What was it then that drove him to continue to write “idyllic verses ... in the very center of what was taking place ... and not by any means out of ignorance”?

Milosz stakes out a principle here. There is absolutely no justification for escape. We must know and understand what’s going on in the world. But if there is to be any hope in times of great darkness and chaos and fear, the imagination must stay active. The imagination must continue to tell stories, must continue to tap into that deeper mystery, just beyond the wardrobe door, where all of what we see and experience in the world begins to make sense in profoundly new ways.

“Gentle verses written in the midst of horror declare themselves for life,” says Milosz. “Evil grows and bears fruit,” he continues, “which is understandable, because it has logic and probability on its side and also, of course, strength. The resistance of tiny kernels of good, to which no one grants the power of causing far-reaching consequences, is entirely mysterious. ... Such seeming nothingness not only lasts but contains within itself enormous energy.”

We have bright banners flying all over the campus of Seattle Pacific this fall asking a big and important question: Can a university change the world? That’s the subject of my writing and speaking these days. That’s the question behind our 2014: A Blueprint for Excellence. And in some ways I think it’s like asking can a child’s tale change the world?

Two signature commitments have emerged for us at Seattle Pacific in all of this rich conversation: We are declaring that we will be a place that knows and understands what’s going on in the world, and we will be a place that embraces the Christian story. For me, something “entirely mysterious” takes place when these two commitments engage, something, as Milosz says, with “enormous energy,” some kind of unanticipated power with “far-reaching consequences.”

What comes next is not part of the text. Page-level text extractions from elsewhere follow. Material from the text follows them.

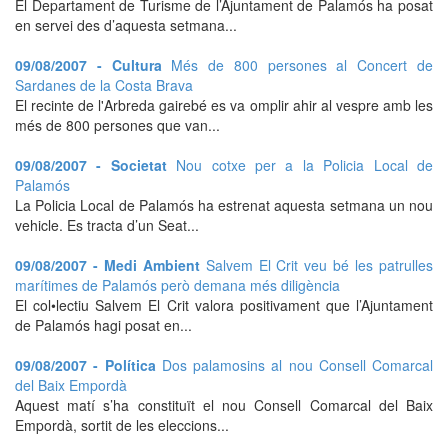
El Departament de Turisme de l’Ajuntament de Palamós ha posat
en servei des d’aquesta setmana...
09/08/2007 - Cultura
Més de 800 persones al Concert de
Sardanes de la Costa Brava
El recinte de l'Arbreda gairebé es va omplir ahir al vespre amb les
més de 800 persones que van...
09/08/2007 - Societat
Nou cotxe per a la Policia Local de
Palamós
La Policia Local de Palamós ha estrenat aquesta setmana un nou
vehicle. Es tracta d’un Seat...
09/08/2007 - Medi Ambient
Salvem El Crit veu bé les patrulles
marítimes de Palamós però demana més diligència
El col•lectiu Salvem El Crit valora positivament que l’Ajuntament
de Palamós hagi posat en...
09/08/2007 - Política
Dos palamosins al nou Consell Comarcal
del Baix Empordà
Aquest matí s’ha constituït el nou Consell Comarcal del Baix
Empordà, sortit de les eleccions...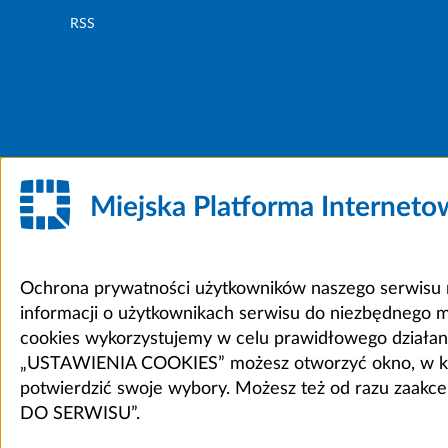
RSS
Miejska Platforma Internet
Ochrona prywatności użytkowników naszego serwisu m
informacji o użytkownikach serwisu do niezbędnego 
cookies wykorzystujemy w celu prawidłowego działania 
„USTAWIENIA COOKIES” możesz otworzyć okno, w który
potwierdzić swoje wybory. Możesz też od razu zaak
DO SERWISU”.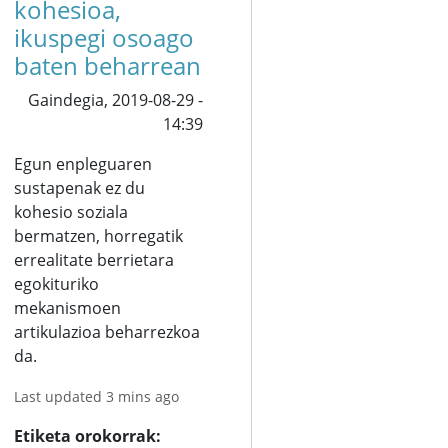
kohesioa,
ikuspegi osoago
baten beharrean
Gaindegia,
2019-08-29 -
14:39
Egun enpleguaren
sustapenak ez du
kohesio soziala
bermatzen, horregatik
errealitate berrietara
egokituriko
mekanismoen
artikulazioa beharrezkoa
da.
Last updated 3 mins ago
Etiketa orokorrak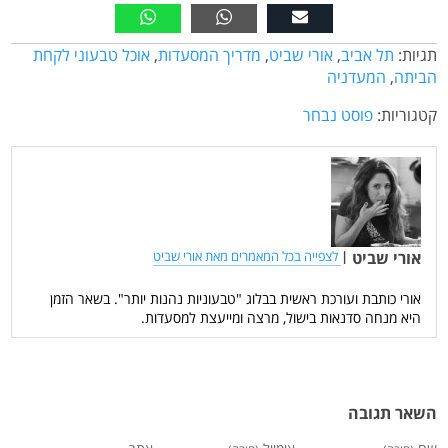
תגיות:
תל אביב
,
אורי שביט
,
מדריך המסעדות
,
אוכל טבעוני לקחת
הביתה
,
המעדניה
קטגוריות:
פוסט נבחר
אורי שביט
|
לצפייה בכל המאמרים מאת אורי שביט
אורי כותבת ועורכת ראשית בבלוג "טבעוניות נהנות יותר". בשאר הזמן
היא מנחה סדנאות בישול, מרצה ומייעצת למסעדות.
השאר תגובה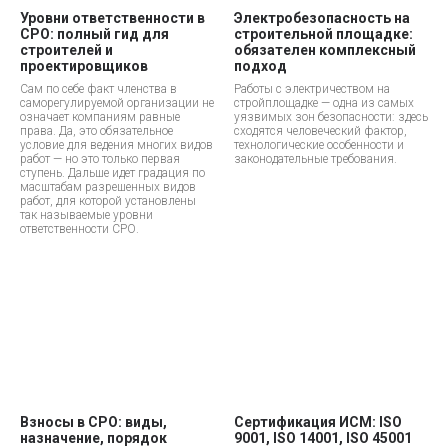
Уровни ответственности в
Электробезопасность на
СРО: полный гид для
строительной площадке:
строителей и
обязателен комплексный
проектировщиков
подход
Сам по себе факт членства в
Работы с электричеством на
саморегулируемой организации не
стройплощадке — одна из самых
означает компаниям равные
уязвимых зон безопасности: здесь
права. Да, это обязательное
сходятся человеческий фактор,
условие для ведения многих видов
технологические особенности и
работ — но это только первая
законодательные требования.
ступень. Дальше идет градация по
масштабам разрешенных видов
работ, для которой установлены
так называемые уровни
ответственности СРО.
Взносы в СРО: виды,
Сертификация ИСМ: ISO
назначение, порядок
9001, ISO 14001, ISO 45001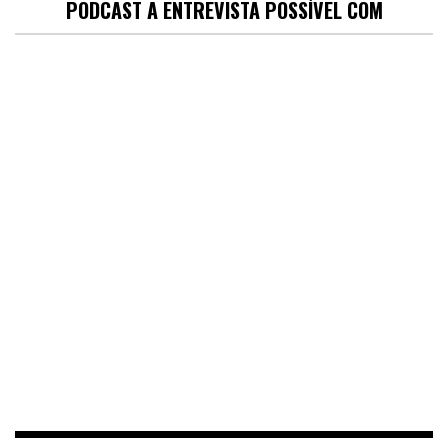
PODCAST A ENTREVISTA POSSÍVEL COM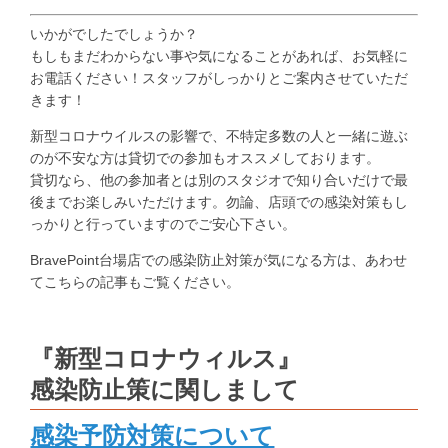
いかがでしたでしょうか？
もしもまだわからない事や気になることがあれば、お気軽に
お電話ください！スタッフがしっかりとご案内させていただ
きます！
新型コロナウイルスの影響で、不特定多数の人と一緒に遊ぶ
のが不安な方は貸切での参加もオススメしております。
貸切なら、他の参加者とは別のスタジオで知り合いだけで最
後までお楽しみいただけます。勿論、店頭での感染対策もし
っかりと行っていますのでご安心下さい。
BravePoint台場店での感染防止対策が気になる方は、あわせ
てこちらの記事もご覧ください。
『新型コロナウィルス』
感染防止策に関しまして
感染予防対策について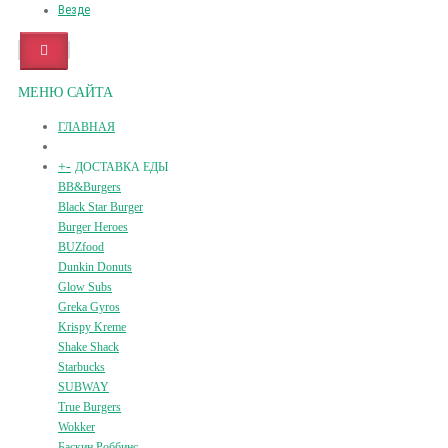
Везде
МЕНЮ САЙТА
ГЛАВНАЯ
+
-
ДОСТАВКА ЕДЫ
BB&Burgers
Black Star Burger
Burger Heroes
BUZfood
Dunkin Donuts
Glow Subs
Greka Gyros
Krispy Kreme
Shake Shack
Starbucks
SUBWAY
True Burgers
Wokker
Баскин Роббинс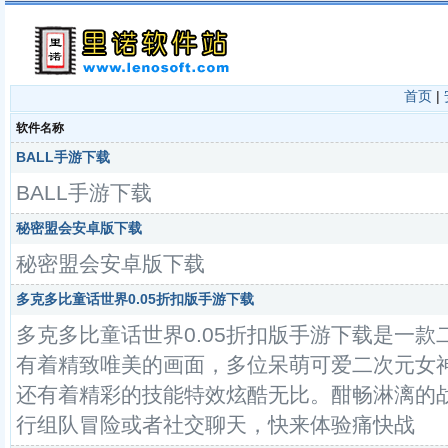
首页
|
软件名称
BALL手游下载
BALL手游下载
秘密盟会安卓版下载
秘密盟会安卓版下载
多克多比童话世界0.05折扣版手游下载
多克多比童话世界0.05折扣版手游下载是一
有着精致唯美的画面，多位呆萌可爱二次元女
还有着精彩的技能特效炫酷无比。酣畅淋漓的
行组队冒险或者社交聊天，快来体验痛快战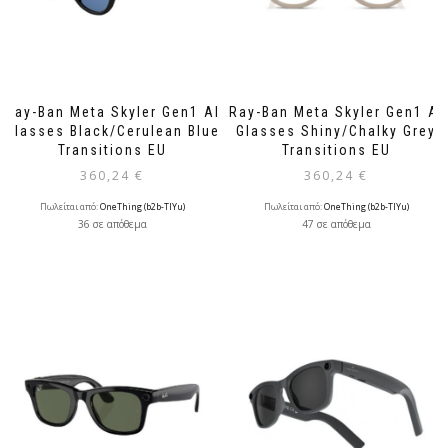
Ray-Ban Meta Skyler Gen1 AI
Ray-Ban Meta Skyler Gen1 AI
Glasses Black/Cerulean Blue
Glasses Shiny/Chalky Grey
Transitions EU
Transitions EU
360,24
€
360,24
€
Πωλείται από:
OneThing (b2b-TlYu)
Πωλείται από:
OneThing (b2b-TlYu)
36 σε απόθεμα
47 σε απόθεμα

And it is the special task of the imagination that can cause this interface to happen. The New Testament scholar Richard Hays calls it nothing less than a “conversion of the imagination.” The remarkable thing that happens is the imagining of good news right in the midst of the news. When we tell the Christian story, in winsome and delightful and surprising ways, the swirling, troubling confusion of the stories of our world begin to have a bigger meaning. And that’s a great mystery, full of power.

Can a university change the world? Absolutely. But somehow the Narnia tales remind us that stories and mystery and the imagination will be right at the heart of it all.